As company executives and human resource professionals know, discrimination charges continue to be a hindrance in the workplace, and continuing changes make navigating discrimination laws more difficult than ever.

The general law of gender discrimination may be summarized as: (1) an employer may not make employment decisions (hiring, promotions, terminations, etc.) based on gender; (2) an employer may not create or knowingly permit a workplace that is hostile based on gender; and (3) an employer may not retaliate against an employee who complains about discrimination. This means, for example, that an airline may not hire only men as pilots and only women as flight attendants, an employer may not allow a group of men to engage in pervasive behavior aimed at harassing women, and an employer may not terminate or otherwise punish someone who complains of such activities.

General rules, however, are only the starting point, as the courts are constantly re-defining and interpreting those rules. The two cases discussed below were decided by the Supreme Court this year and further define the rules as to who may claim retaliation and when an employer may be liable for discrimination carried out by employees.

Thompson v. North American Stainless, LP, involved a man ("Thompson") who was employed by North American Stainless (NAS). Thompson's fiancée, Miriam Regalado, was employed at the same NAS facility. Regalado filed a sexual harassment charge against NAS, and three weeks later, NAS terminated Thompson. Thompson then filed his own discrimination charge in which he claimed he was terminated in retaliation for Regalado filing her discrimination charge and that this violated Title VII (the federal law governing many types of discrimination claims). Thompson's claim ultimately ended up in federal court, where it was dismissed based on a conclusion that Thompson could not prove he suffered retaliation as a result of protected conduct in which he was engaged, given his allegation that he was terminated because of the charge his fiancée had filed.

The case made its way to the U.S. Supreme Court, which issued its opinion on January 24. The court concluded that Thompson could assert a claim of retaliation under Title VII, noting that otherwise persons might be unreasonably discouraged from filing discrimination claims, as most people would hesitate to assert a claim of discrimination if they knew that their fiancée could be terminated in response. The court refused to establish a "fixed class of relationships for which third-party reprisals are unlawful" but did note that terminating a "close family member" of the person making the claim of discrimination would "almost always" establish the bases for a claim of unlawful reprisal, while terminating "a mere acquaintance" would "almost never" establish an unlawful reprisal.

Because Thompson's claim was dismissed by the trial court before any proof was taken, the Supreme Court was required to assume that Thompson's termination was in retaliation for his fiancée's discrimination claim. Obviously, an employer will have an opportunity to establish that a termination was for other, valid reasons.

Staub v. Proctor Hospital involved an employee ("Staub") whose military reserve duty was resented by his immediate supervisor, causing the supervisor to undertake efforts to trump up reasons to justify terminating him.
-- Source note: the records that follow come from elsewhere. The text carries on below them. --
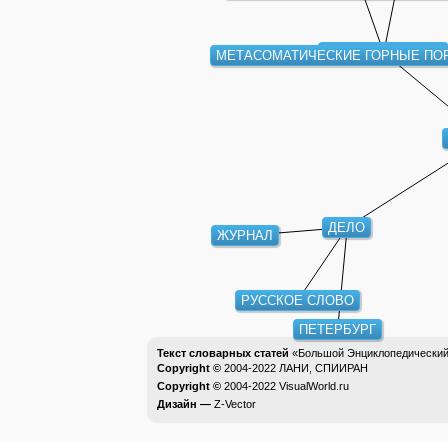
ГОРНЫЕ ПОРОДЫ
МЕТАСОМАТИЧЕСКИЕ ГОРНЫЕ ПО
ДЕЛО
ЖУРНАЛ
РУССКОЕ СЛОВО
ПЕТЕРБУРГ
Текст словарных статей
«Большой Энциклопедический 
Copyright ©
2004-2022
ЛАНИ, СПИИРАН
Copyright ©
2004-2022
VisualWorld.ru
Дизайн —
Z-Vector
The supervisor, however, did not have power to terminate Staub, and the evidence established that the person who did have that power, and who made the termination decision, did not have any resentment or hostility toward Staub's military service. Based on these facts, the Supreme Court of the United States considered "the circumstances under which an employer may be held liable for employment discrimination based on the discriminatory animus of an employee who influenced, but did not make, the ultimate employment decision." The court determined that in such a situation the employer may be held liable if the supervisor's actions were motivated by discriminatory animus, were intended by the supervisor to cause an adverse employment action, and the supervisor's actions were a proximate cause of the adverse employment action. Although this case involved a claim of discrimination based on military service, the same reasoning would likely apply to a claim based on gender discrimination. This means, for example, that an employer may be liable for discrimination, even though the human resource department that made the termination decision had no discriminatory intent and had before it a record justifying termination, if the employee can show that the record was intentionally biased because the employee's first-line supervisor did not like women.

The holdings in Thompson and Staub reinforce three basic rules of employment law. First, keep good and accurate records so that you can demonstrate that there were legitimate bases for an employment decision. Second, investigate and understand all facts associated with an employment decision. Knowing that the person you are terminating is related to someone who recently filed a discrimination charge may not change your decision, but it will better inform your decision. Third, train your supervisors regarding discrimination and make sure they follow the law, or they will run the risk of being liable for their bad behavior.